◐ Shell
clean mode source ↗

Message 287865 - Python tracker

> # builtin min and max doesn't support FASTCALL
> (...): 1.16x slower (+16%)

Hum, the slowdown is not negligible, even if functools.reduce() is rarely used.

Do you think that it would be insane to have two code paths instead?

* New FASTCALL path if func suports FASTCALL calling _PyObject_FastCall()
* Current code path using cached args tuple otherwise

For example, you can use args==NULL marker for the FASTCALL path. Maybe we need a _PyObject_SupportFastCall() function which would return 1 for Python functions and C functions, except of C functions with METH_VARARGS flag set.
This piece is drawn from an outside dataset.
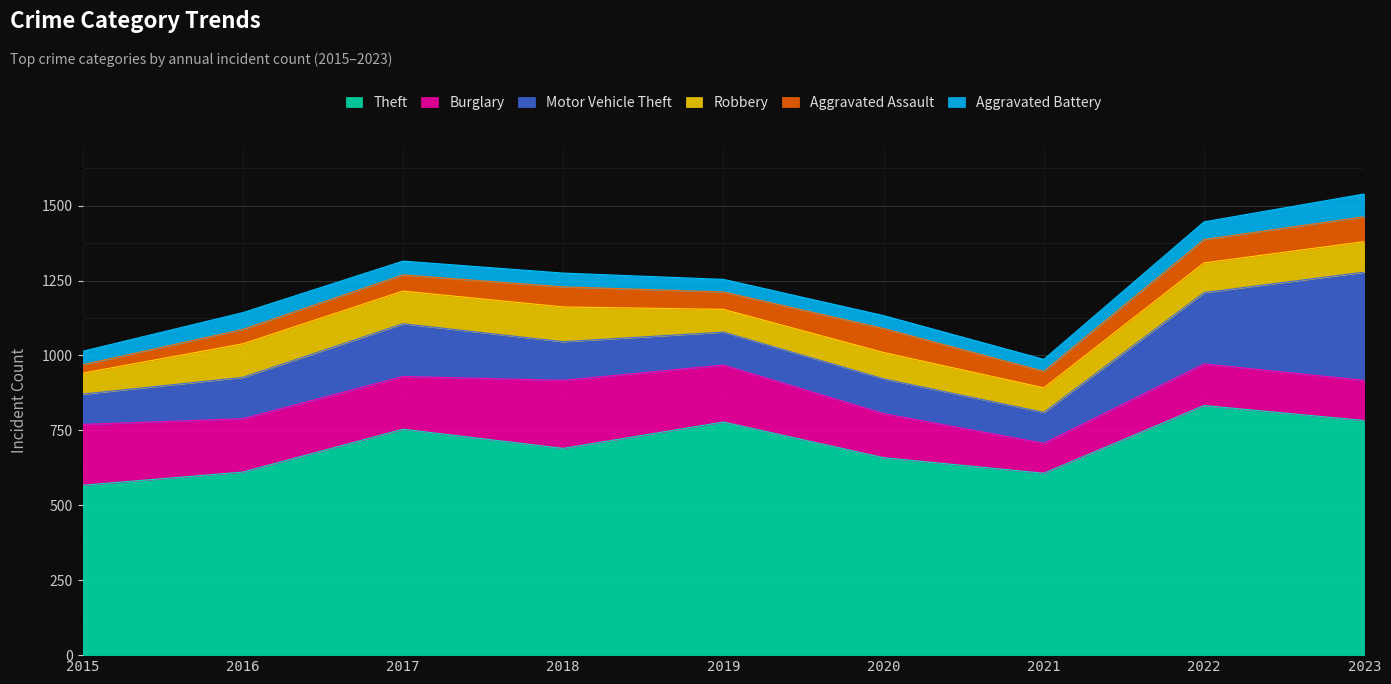

At 2021, list the series in order from smallest to largest.

Aggravated Battery, Aggravated Assault, Robbery, Burglary, Motor Vehicle Theft, Theft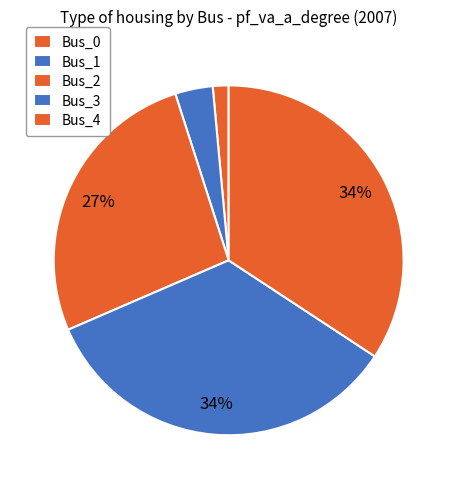

How many slices are in this pie chart?

5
My expectation is a speedup for functions supporting FASTCALL, but *no slowdown* for functions not supporting FASTCALL.

--

property_descr_get() also caches args tuple. I started my work on FASTCALL because this optimization caused bugs (but also because I wanted to make Python faster, but that's a different topic ;-)).

In the past, the _pickle module also used cached args tuple, but the cache was removed because it was vulnerable to race conditions.

For this issue, I suggest to leave functools.reduce() unchanged, but open a new issue to discuss what to do with code still using a cached args tuple.

My long term goal with FASTCALL was to remove completely cached tuple used to call functions. I wrote tp_fastcall for that, but tp_fastcall (issue #29259) was rejected. The rejected tp_fastcall blocked my long term plan, we have to find a different approach.

Maybe we should add support for FASTCALL for a little bit more functions, and later simply remove the optimization (hack, cached tuple)?